» WHAT YOU HAVE TO DO
This exercise calls for every line of the data below with the string "Salamanca" in it.
====== EXERCISE MATERIAL ======
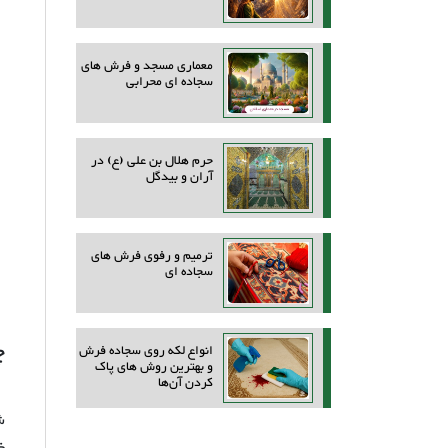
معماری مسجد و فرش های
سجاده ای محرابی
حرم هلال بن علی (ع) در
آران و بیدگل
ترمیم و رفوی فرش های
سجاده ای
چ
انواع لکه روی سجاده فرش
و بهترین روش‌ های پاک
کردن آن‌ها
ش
======
====== EXERCISE MATERIAL ======
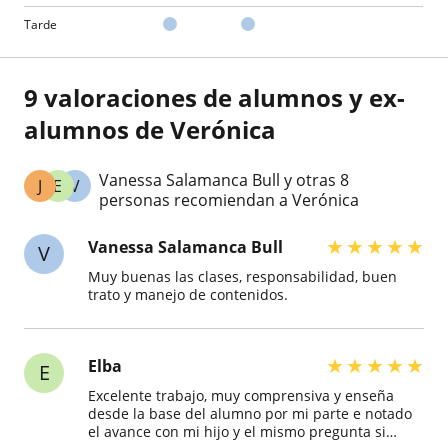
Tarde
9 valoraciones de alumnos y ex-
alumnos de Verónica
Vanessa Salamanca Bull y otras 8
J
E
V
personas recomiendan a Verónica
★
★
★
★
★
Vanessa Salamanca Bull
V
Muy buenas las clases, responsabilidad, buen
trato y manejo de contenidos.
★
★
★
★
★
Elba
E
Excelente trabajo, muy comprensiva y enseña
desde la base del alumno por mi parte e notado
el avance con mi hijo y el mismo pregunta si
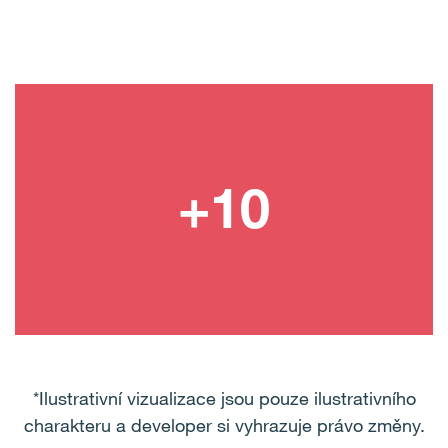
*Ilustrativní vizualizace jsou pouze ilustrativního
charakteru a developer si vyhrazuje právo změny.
======
====== EXERCISE MATERIAL ======
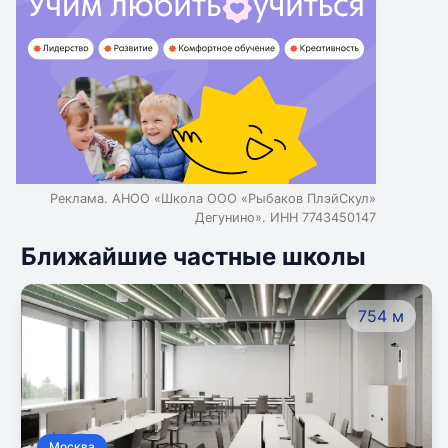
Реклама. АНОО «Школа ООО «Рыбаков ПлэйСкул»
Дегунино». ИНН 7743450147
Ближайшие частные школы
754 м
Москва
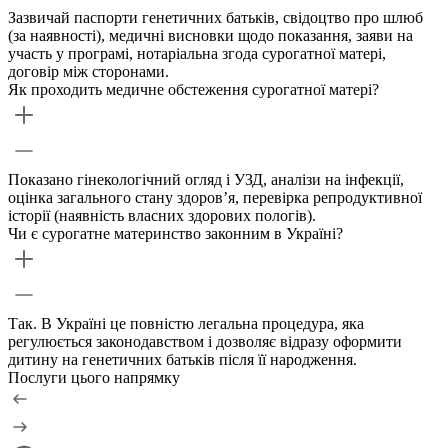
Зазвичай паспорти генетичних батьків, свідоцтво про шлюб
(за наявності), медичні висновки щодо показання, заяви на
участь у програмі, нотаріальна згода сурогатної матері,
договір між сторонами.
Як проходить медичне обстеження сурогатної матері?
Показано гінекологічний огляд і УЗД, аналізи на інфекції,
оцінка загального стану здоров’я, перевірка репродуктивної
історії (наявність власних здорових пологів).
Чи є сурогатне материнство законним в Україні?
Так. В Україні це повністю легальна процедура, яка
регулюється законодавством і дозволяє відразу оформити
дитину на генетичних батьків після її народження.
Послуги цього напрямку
======
» YOUR SOLUTION
Vanessa Salamanca Bull y otras 8
Vanessa Salamanca Bull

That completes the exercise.